Text-to-speech (TTS) for Icelandic is a 24 month project conducted at Reykjavík University, funded by The Icelandic Language Technology Fund. The goal is to make Icelandic text-to-speech software available and open for the software development community, academics and the wider community. We will set up an environment to build a statistical parametric speech synthesis system for Icelandic and release an evaluated baseline system for future development.
Funding: The Icelandic Language Technology Fund
Article, data, code: https://github.com/cadia-lvl/SLT2018, “Bootstraping a Text Normalization System for an Inflected Language Numbers as a Test Case“
Contributors: Anna Björk Nikulásdóttir, Atli Þór Sigurgeirsson, Alexander Danielsson Moses
Timeline: September 2017 – March 2018
Voice patterns in air-traffic control

The aim of this project is to build a system that monitors voice patterns of air traffic controllers and assesses cognitive workload in real-time. The project is a collaboration between the CADIA, the Icelandic air traffic control provider Isavia, Tern Systems and Icelandair.
Contributor: Eydís Huld Magnúsdóttir
Cognitive workload monitoring using voice

The focus of this project is to discover relationship between cognitive workload, task performance, voice patterns and physiological signals. Cognitive workload experiments are set up to obtain voice and physiological data recording. Speech signal processing and pattern recognition algorithms are used to discover how cognitive workload affects the voice. This project is a collaborative project between The Speech Pattern Recognition Group and The Cognitive Signals Group.
Contributor: Eydís Huld Magnúsdóttir
ASR for parliamentary speeches

All parliamentary speeches have to be stored in a text format and kept accessible to the public.
As it is, a considerable time is spent on transcribing the speeches. By using automatic speech recognition the manual labor needed for the transcription of each speech can be reduced considerably.
In this project we are further developing the automatic speech recognizer used in the transcription process for the Icelandic parliament since 2018.
Funding: Althingi
Articles: Althingi ASR System (poster), Building an ASR corpus using Althingi’s Parliamentary Speeches, Frá stálþræði til gervigreindar (news article in icelandic)
Data: Malfong.is – data
Code: github – kaldi/egs/althingi/s5, lirfa
Contributors: Inga Rún Helgadóttir, Judy Fong
Timeline: May 2016 – August 2019
Free and Open Speech Recognition for Icelandic

The project Free and Open Speech Recognition for Icelandic is a 12-month project conducted at the Reykjavík University, funded by The Icelandic Language Technology Fund.

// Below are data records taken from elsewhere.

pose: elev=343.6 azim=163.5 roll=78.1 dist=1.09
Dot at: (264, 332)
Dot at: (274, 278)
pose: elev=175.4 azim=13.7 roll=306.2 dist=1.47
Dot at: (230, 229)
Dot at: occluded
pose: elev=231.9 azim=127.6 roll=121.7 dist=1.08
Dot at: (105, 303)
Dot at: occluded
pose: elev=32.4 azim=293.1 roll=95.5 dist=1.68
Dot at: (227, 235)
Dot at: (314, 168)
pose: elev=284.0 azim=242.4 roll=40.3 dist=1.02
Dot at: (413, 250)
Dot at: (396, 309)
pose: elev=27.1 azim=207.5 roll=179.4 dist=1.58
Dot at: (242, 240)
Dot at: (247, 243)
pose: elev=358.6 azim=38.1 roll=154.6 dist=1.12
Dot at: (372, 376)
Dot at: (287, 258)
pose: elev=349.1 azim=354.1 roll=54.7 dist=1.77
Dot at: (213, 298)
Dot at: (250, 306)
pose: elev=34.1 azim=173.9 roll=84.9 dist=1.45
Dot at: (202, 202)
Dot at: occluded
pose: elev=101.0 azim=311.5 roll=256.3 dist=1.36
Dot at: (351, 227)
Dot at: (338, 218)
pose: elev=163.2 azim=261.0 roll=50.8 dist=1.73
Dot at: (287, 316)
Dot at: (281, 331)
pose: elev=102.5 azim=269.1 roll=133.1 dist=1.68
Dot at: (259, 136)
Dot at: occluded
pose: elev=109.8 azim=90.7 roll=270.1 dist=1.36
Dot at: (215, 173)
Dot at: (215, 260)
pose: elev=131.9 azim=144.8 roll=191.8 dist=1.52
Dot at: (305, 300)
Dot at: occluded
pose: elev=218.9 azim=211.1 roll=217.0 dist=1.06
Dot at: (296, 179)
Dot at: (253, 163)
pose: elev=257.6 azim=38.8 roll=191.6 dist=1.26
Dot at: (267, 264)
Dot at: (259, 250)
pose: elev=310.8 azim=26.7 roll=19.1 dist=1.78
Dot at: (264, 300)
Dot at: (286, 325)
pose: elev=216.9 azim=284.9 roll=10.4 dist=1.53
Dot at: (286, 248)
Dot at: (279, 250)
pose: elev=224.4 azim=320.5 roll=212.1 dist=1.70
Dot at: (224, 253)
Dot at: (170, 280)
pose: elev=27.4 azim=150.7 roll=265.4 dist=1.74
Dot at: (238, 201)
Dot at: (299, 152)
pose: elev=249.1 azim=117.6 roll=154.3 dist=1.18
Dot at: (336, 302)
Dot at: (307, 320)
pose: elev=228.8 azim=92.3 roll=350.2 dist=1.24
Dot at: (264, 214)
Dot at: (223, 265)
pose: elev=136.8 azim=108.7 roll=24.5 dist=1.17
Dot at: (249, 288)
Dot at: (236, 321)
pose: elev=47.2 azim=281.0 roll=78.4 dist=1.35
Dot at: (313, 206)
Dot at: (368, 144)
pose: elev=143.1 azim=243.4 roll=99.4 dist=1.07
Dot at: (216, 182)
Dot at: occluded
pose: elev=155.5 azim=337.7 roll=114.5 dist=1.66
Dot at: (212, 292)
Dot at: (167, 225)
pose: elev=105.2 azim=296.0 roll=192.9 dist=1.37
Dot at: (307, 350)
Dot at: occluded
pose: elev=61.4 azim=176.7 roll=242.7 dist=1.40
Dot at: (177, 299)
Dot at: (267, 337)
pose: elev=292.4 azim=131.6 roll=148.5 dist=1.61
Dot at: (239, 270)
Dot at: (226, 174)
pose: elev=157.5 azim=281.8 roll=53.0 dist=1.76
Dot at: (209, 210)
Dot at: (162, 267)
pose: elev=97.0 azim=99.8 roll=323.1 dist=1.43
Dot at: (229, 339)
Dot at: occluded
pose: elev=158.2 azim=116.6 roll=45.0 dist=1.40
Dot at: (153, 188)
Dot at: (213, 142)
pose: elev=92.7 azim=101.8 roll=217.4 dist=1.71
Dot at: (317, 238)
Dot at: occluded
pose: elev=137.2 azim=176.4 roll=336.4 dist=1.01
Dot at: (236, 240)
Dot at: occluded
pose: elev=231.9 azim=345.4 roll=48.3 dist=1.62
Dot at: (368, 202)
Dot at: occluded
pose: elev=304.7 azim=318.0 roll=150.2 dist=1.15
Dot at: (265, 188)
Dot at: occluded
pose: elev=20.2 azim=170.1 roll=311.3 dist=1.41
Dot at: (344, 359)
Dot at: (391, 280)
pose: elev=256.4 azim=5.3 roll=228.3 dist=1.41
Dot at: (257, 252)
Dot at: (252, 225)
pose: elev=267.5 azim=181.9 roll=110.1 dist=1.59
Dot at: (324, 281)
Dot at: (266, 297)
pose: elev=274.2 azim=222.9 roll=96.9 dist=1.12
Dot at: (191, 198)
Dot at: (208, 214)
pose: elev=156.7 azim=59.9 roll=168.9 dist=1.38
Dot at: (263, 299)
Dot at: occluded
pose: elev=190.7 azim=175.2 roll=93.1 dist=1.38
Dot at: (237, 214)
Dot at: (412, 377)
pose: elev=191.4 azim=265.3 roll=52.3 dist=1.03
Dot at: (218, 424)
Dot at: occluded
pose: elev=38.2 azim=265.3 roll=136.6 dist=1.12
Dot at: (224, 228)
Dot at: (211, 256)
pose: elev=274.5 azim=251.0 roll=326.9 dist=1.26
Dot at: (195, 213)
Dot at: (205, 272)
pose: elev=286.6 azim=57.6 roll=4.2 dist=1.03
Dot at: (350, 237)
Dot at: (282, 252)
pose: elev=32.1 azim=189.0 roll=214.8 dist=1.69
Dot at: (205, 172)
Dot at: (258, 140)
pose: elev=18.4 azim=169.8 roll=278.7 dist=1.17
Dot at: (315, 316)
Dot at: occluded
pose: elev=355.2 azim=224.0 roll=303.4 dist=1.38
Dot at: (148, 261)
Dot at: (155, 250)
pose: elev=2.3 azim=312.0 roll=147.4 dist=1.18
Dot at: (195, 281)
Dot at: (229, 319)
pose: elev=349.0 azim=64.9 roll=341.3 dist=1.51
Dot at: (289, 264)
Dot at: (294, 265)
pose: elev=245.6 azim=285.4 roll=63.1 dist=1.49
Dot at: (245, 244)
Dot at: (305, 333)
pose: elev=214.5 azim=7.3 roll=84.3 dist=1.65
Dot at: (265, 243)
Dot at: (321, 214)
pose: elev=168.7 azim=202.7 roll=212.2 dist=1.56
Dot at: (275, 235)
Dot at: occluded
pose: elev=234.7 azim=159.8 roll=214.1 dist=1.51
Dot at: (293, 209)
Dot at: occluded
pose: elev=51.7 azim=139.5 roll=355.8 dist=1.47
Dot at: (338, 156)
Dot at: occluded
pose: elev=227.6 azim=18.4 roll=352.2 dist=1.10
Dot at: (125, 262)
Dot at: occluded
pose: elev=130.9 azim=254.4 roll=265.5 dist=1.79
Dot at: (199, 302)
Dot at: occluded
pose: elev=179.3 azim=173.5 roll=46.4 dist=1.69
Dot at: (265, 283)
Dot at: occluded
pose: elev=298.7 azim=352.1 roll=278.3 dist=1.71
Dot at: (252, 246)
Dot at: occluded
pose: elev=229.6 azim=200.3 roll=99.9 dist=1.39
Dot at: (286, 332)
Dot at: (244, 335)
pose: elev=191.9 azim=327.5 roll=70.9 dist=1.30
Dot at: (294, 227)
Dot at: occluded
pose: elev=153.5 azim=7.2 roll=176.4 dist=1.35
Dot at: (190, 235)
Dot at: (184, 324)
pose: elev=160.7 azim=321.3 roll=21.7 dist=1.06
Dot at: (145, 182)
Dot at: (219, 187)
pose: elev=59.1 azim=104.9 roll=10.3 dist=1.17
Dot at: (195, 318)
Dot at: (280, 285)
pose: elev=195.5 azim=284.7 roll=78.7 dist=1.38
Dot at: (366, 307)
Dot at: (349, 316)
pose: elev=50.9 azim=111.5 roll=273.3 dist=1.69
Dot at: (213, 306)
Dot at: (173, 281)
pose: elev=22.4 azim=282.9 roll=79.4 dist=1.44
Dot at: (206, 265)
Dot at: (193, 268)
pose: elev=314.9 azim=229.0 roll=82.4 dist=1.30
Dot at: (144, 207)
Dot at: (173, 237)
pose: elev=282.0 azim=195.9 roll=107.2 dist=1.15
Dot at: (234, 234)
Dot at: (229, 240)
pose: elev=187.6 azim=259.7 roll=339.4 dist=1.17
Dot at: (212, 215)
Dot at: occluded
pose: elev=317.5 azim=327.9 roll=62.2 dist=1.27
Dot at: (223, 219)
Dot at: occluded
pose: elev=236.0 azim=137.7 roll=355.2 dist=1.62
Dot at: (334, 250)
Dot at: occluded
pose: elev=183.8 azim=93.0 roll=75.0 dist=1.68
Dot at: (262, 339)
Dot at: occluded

The project is about building a free accessible environment where Icelandic speech recognition systems can be developed and customised.
Funding: The Icelandic Language Technology Fund and Menntamálaráðuneytið
Code: ICE-ASR code repository
Website: Free Online Automatic Speech Recognizer – Tal
Contributors: Anna Björk Nikulásdóttir, Róbert Kjaran Ragnarsson
Objective Assessment of Voice Quality

Human voice can assume various qualities such as breathy voice, modal voice, and pressed voice. The assessment of voice quality has been used clinically for the diagnosis and management of voice disorders. However, professional rating of voice quality can be labor-intensive and subjective.
This project aims to automate this rating procedure. The primary focus is on the use of signal processing algorithms to extract suitable features from different speech related signals.
Our current research is on using an inverse filtering algorithm to obtain glottal flow estimates from speech signals, from which features can be extracted and used in the training and test procedures for a voice quality predictor.
The secondary focus is on the use of machine learning schemes to construct assistant systems for medical practice. Our current research regarding this area is the use of Gaussian mixture models and deep neural networks for the purpose of speech modality classification.

Funding: This work was supported in part by The Icelandic Centre for Research (RANNIS) under the project Model-Based Speech Production Analysis and Voice Quality Assessment under Grant 152705-051.
Code: Source code for evaluation of inverse-filtering algorithms
Dataset: Data set of synthesized sustained vowels
Dataset: Data set of synthesized continuous speech
Contributors: Dr. Yu-Ren Chien, Michal Borský
Timeline: November 2015 – November 2018.